(Dataset entries)
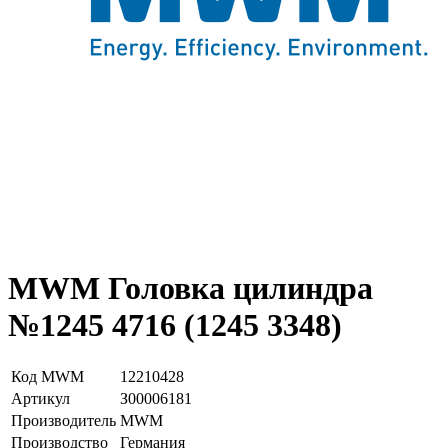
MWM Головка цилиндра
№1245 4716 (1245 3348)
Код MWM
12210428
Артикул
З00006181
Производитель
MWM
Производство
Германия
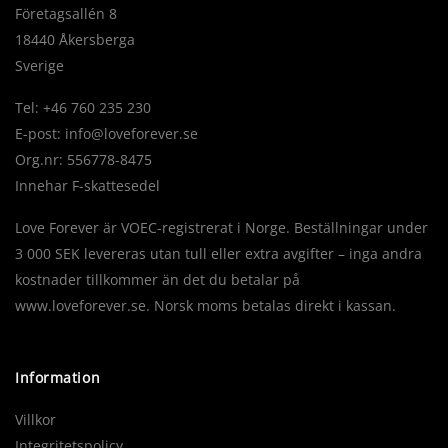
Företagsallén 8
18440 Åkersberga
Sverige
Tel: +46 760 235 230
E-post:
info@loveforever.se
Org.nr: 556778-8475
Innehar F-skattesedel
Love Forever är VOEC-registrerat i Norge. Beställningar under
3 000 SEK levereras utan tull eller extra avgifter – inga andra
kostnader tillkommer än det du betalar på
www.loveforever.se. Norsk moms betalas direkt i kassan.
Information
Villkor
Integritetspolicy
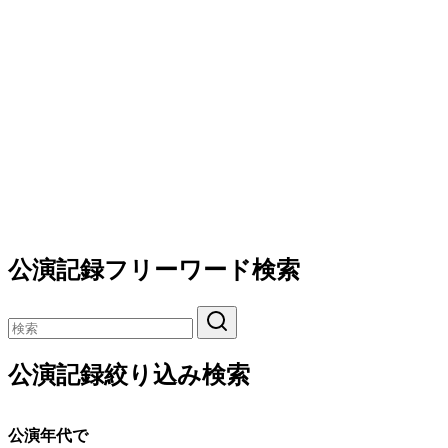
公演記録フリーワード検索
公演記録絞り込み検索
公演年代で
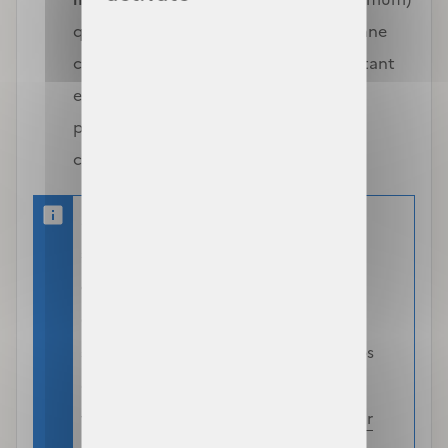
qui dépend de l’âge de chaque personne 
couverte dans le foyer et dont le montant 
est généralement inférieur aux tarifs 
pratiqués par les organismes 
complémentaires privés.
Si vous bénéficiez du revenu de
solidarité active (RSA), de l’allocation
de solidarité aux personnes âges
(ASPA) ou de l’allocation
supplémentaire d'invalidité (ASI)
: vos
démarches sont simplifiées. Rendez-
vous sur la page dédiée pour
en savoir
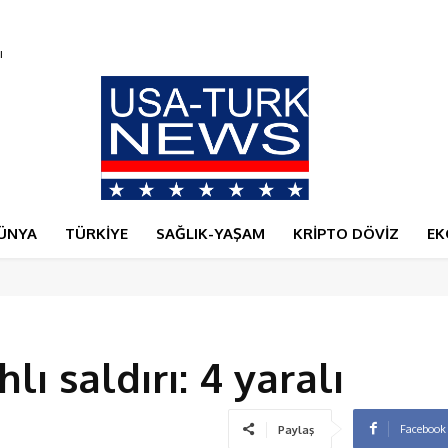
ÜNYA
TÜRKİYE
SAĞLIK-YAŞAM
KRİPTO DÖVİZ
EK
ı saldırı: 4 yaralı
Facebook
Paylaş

==

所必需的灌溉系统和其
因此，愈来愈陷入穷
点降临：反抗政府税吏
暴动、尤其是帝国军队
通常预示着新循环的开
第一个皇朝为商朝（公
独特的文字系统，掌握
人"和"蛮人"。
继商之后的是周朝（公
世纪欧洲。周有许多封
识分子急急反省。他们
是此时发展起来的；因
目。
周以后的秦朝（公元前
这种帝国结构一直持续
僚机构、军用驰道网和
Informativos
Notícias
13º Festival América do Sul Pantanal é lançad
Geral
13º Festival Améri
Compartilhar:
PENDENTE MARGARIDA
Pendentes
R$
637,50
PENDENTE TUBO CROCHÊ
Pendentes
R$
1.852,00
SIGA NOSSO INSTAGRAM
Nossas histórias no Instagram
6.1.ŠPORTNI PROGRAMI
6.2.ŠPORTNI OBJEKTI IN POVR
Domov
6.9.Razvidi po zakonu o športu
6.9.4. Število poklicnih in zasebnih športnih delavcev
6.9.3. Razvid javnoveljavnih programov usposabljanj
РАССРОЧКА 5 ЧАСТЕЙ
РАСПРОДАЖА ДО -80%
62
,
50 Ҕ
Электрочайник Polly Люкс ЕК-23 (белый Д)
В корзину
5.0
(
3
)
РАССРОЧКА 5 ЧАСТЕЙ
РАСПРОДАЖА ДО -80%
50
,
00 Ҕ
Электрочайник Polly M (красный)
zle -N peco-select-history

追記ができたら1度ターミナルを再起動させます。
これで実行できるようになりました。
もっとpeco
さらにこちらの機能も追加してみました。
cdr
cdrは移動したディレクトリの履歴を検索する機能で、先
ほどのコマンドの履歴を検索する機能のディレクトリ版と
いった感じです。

▶ **EXERCISE BRIEF**
From the data, pick out every line that includes "loveforever".

▶ **ANSWER FOR THIS EXERCISE**
info@loveforever.se
www.loveforever.se. Norsk moms betalas direkt i kassan.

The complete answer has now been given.